Bibb County Campus Police Chief Curtis Adams said he worries others may become complacent because there’s a high frequency of hoax calls, and that could cause changes to how agencies respond.

“I would assume that if they continue, the amount of people that respond, they would start coming up with some different strategies and policies,” Adams said.

Phone lines get flooded

One typically-unseen issue with swatting calls is that reported threats clog the main lines of communication between dispatchers, officers and the schools, Beckham said.

“There’s going to be numerous calls from concerned citizens wanting to know what’s going on…,” Beckham said. “Your community partners, stakeholders, parents, faculty and staff, they all want to know those answers.”

When a threat is reported at a school, the institution’s police department usually leads a campus sweep and directs other agencies at the scene over phone and radio.

“It’s usually that one main line, which is us,” Beckham said of incidents that happen at Mercer. “We want that line to remain open so we can get any investigative leads. ... It’s all happening simultaneously.”

How to know it’s a hoax?

Officers can usually determine if a reported threat doesn’t actually exist within hours or quicker after the call is made, according to Adams.

Schools were cleared and considered safe shortly after all the active threat reports in Middle Georgia recently.

Officers also can gauge how likely a real threat is based on how many people report it, Adams said.

“Just imagine if someone’s shooting a gun in the background, and saying, ‘they’re shooting students in the hallway …,’ and we haven’t heard another call come up in three to four minutes,” Adams said. “To us, that’s a sign that it’s more than likely going to be a prank call.”

Most students and staff have personal phones, so in a real threat, “there’s going to be hundreds of people calling their parents, the media, 911,” Adams said.

But still, officers must respond as if it were real.

“At no point are we going to stop responding to them, because we don’t have that option,” Adams said.

What’s the point?

Investigators haven’t yet determined motives behind the recent wave of hoax calls, but the trend has an echo effect, Adams explained.

Some recent calls came from different phone numbers, he confirmed. But investigators did not yet determine if any came from the same person or people.

“A lot of times there’s a copycat,” he said. “Someone does something and they get attention for it, and they’ll copy that same thing.”

Consequences

One person has been arrested and charged with one of the recent incidents. A Macon 16-year-old was arrested for allegedly reporting a false threat on Aug. 29, at Ballard-Hudson Middle School, according to the Bibb County School District.

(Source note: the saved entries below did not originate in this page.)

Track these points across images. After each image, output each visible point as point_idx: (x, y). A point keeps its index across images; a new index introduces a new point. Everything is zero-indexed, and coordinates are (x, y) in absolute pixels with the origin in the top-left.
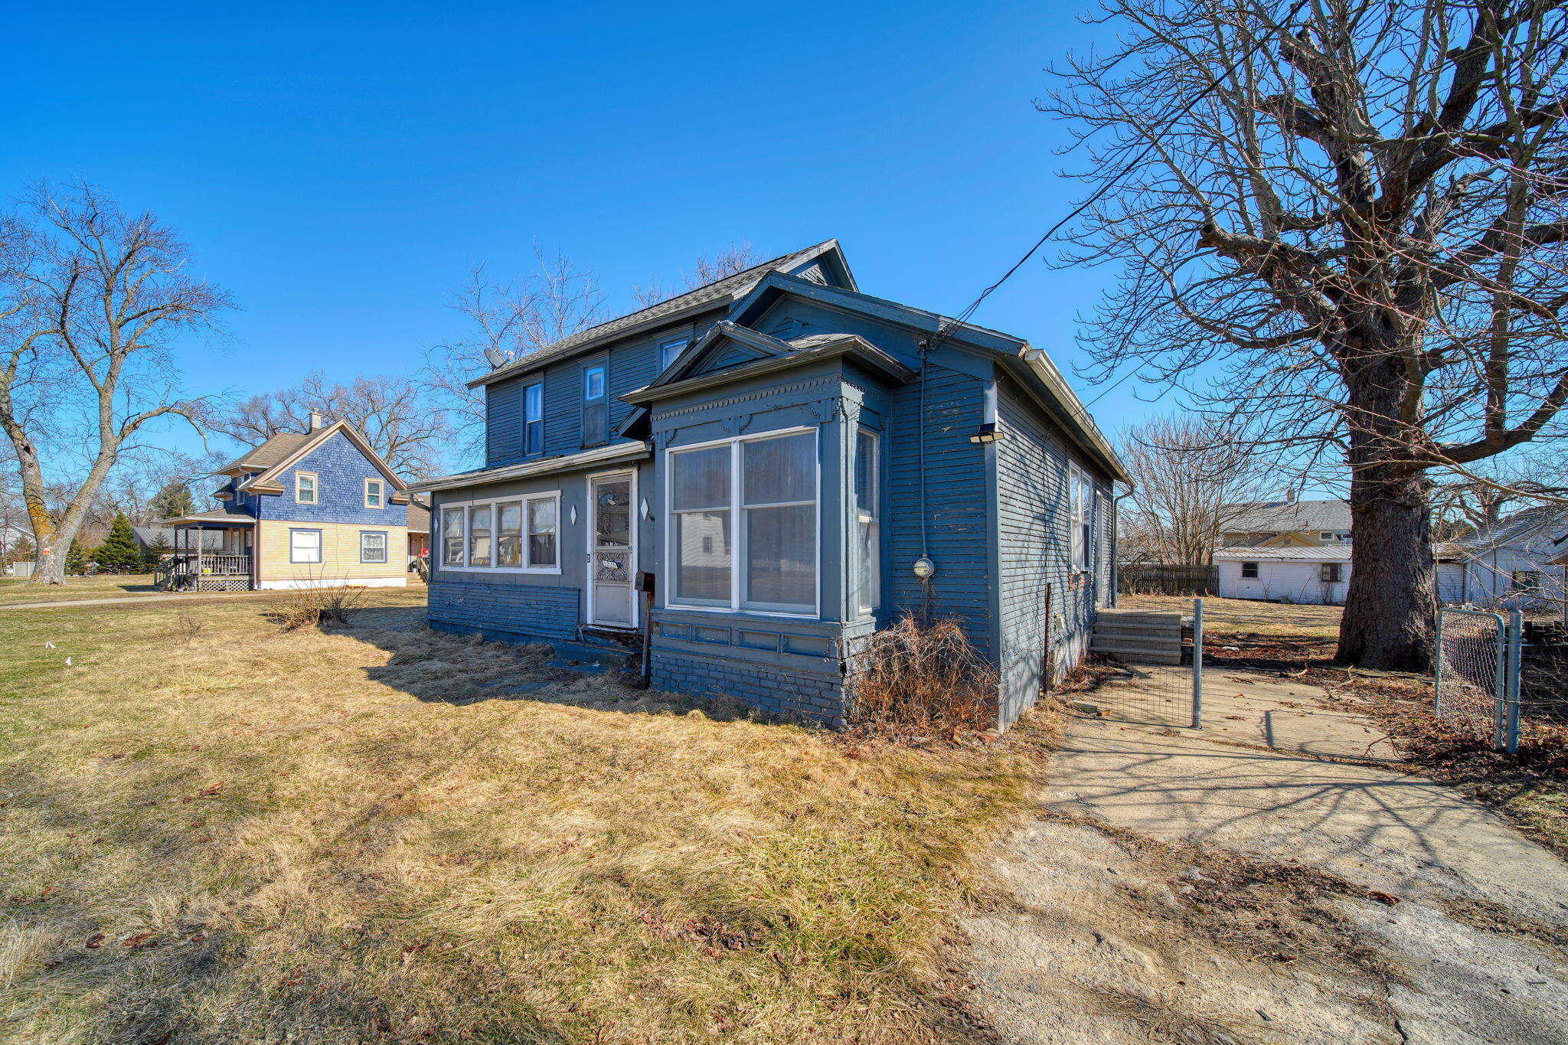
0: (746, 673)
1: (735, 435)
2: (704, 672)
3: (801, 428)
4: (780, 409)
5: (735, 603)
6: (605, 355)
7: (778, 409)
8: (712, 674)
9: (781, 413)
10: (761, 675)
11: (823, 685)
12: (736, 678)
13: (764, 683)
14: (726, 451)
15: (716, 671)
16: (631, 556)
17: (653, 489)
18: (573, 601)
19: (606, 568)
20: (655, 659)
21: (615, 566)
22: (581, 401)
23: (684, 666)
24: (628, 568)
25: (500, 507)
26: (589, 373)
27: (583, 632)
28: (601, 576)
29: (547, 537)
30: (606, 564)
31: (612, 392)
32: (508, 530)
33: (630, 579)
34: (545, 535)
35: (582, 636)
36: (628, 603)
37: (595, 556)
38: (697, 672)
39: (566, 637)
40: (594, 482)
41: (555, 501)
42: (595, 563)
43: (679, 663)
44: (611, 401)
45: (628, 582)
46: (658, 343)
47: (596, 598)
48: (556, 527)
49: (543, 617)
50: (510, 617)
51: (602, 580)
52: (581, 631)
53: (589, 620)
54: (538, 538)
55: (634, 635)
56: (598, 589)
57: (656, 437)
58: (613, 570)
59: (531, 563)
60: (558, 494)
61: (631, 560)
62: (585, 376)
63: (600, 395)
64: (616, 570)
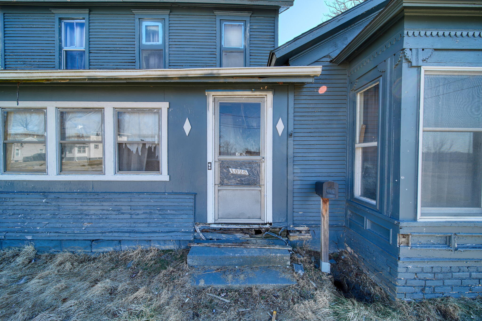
16: (263, 165)
17: (291, 111)
18: (186, 204)
19: (232, 174)
20: (404, 270)
21: (244, 172)
22: (137, 43)
23: (441, 272)
24: (258, 174)
25: (62, 113)
26: (145, 24)
27: (202, 231)
28: (226, 181)
29: (141, 146)
30: (233, 171)
31: (171, 43)
32: (78, 137)
33: (262, 183)
34: (138, 143)
35: (201, 235)
36: (260, 202)
37: (217, 164)
38: (456, 275)
39: (179, 238)
40: (216, 100)
41: (158, 113)
42: (217, 170)
43: (435, 270)
44: (170, 49)
45: (260, 186)
46: (218, 19)
47: (218, 200)
48: (160, 137)
49: (142, 221)
50: (86, 224)
51: (227, 185)
52: (198, 231)
53: (210, 219)
54: (128, 146)
55: (267, 230)
56: (220, 193)
57: (408, 53)
58: (241, 176)
59: (120, 169)
60: (164, 106)
61: (263, 168)
62: (140, 25)
63: (158, 43)
64: (244, 176)
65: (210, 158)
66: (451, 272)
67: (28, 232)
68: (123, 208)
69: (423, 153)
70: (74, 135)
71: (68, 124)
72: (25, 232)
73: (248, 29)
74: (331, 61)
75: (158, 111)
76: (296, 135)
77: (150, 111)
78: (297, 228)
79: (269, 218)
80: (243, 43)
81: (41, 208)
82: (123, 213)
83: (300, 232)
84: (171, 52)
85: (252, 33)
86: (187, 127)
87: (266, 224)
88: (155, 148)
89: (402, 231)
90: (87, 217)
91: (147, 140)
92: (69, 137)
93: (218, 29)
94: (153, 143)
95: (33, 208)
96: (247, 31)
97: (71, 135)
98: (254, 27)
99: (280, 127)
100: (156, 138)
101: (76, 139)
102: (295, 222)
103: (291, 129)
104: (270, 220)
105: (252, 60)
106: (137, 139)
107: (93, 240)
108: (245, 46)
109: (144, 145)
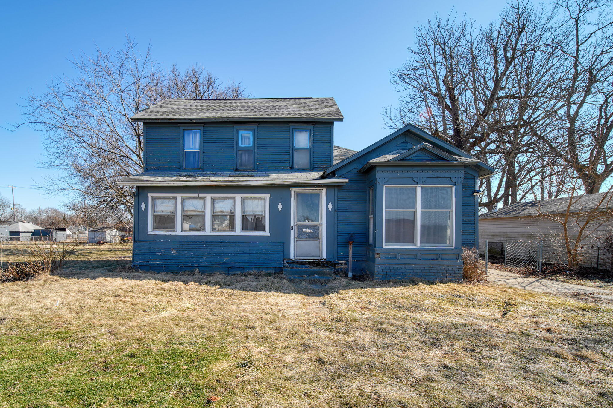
0: (424, 269)
1: (420, 184)
2: (404, 270)
3: (448, 185)
4: (440, 177)
5: (418, 244)
6: (255, 127)
7: (439, 177)
8: (408, 271)
9: (440, 179)
10: (430, 269)
11: (455, 269)
12: (418, 271)
13: (431, 271)
14: (414, 189)
15: (409, 269)
16: (321, 227)
17: (336, 198)
18: (279, 248)
19: (304, 232)
20: (378, 268)
21: (311, 231)
22: (235, 146)
23: (393, 269)
24: (318, 232)
25: (213, 199)
26: (241, 132)
27: (287, 263)
28: (300, 236)
29: (254, 217)
30: (304, 230)
31: (258, 145)
32: (222, 212)
33: (320, 237)
34: (252, 215)
35: (287, 265)
36: (319, 248)
37: (296, 226)
38: (400, 270)
39: (275, 266)
40: (296, 192)
41: (264, 199)
42: (296, 230)
43: (391, 268)
44: (258, 150)
45: (319, 239)
46: (291, 128)
47: (296, 246)
48: (265, 212)
49: (255, 257)
50: (226, 259)
51: (301, 238)
52: (285, 262)
53: (292, 256)
54: (247, 217)
55: (323, 262)
56: (298, 242)
57: (378, 179)
58: (308, 233)
59: (243, 230)
60: (268, 196)
61: (321, 229)
62: (237, 133)
63: (249, 146)
64: (311, 233)
65: (292, 223)
66: (398, 269)
67: (196, 263)
68: (246, 250)
69: (385, 219)
70: (219, 211)
71: (216, 206)
72: (194, 263)
73: (312, 135)
74: (358, 171)
75: (265, 198)
76: (339, 211)
77: (260, 198)
78: (340, 262)
79: (324, 256)
80: (309, 145)
81: (203, 250)
82: (245, 253)
83: (341, 264)
84: (258, 152)
85: (315, 138)
86: (280, 207)
87: (322, 259)
88: (262, 218)
89: (376, 252)
90: (226, 255)
91: (256, 213)
92: (216, 212)
93: (291, 135)
94: (262, 215)
95: (198, 250)
96: (312, 136)
97: (217, 211)
98: (317, 133)
99: (330, 206)
100: (263, 213)
101: (220, 213)
102: (339, 259)
103: (336, 207)
104: (325, 257)
105: (314, 156)
106: (251, 213)
107: (229, 267)
108: (310, 147)
109: (255, 216)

It is illegal to report false threats, and perpetrators can face prosecution, according to the U.S. Department of Justice.

A judge can decide if a child should get charged for swatting, and their age is sometimes considered, according to Adams.

“Some judges are more lenient toward juveniles than other judges,” he said.

There’s usually no excuse for reporting a threat that they know is false, according to Adams.

“The kids will say, ‘I was teasing, I didn’t really mean that …,’” Adams said. “But it’s so serious because you’re putting other people’s lives in jeopardy.”

He recommended that schools teach students about these crimes.

He also hoped the 16-year-old’s arrest will encourage others to not commit similar crimes, but it’s hard to convince people not to, he said.

“People who do those types of things have little care about the resources that’s being pulled or the severity of the crime,” Adams said.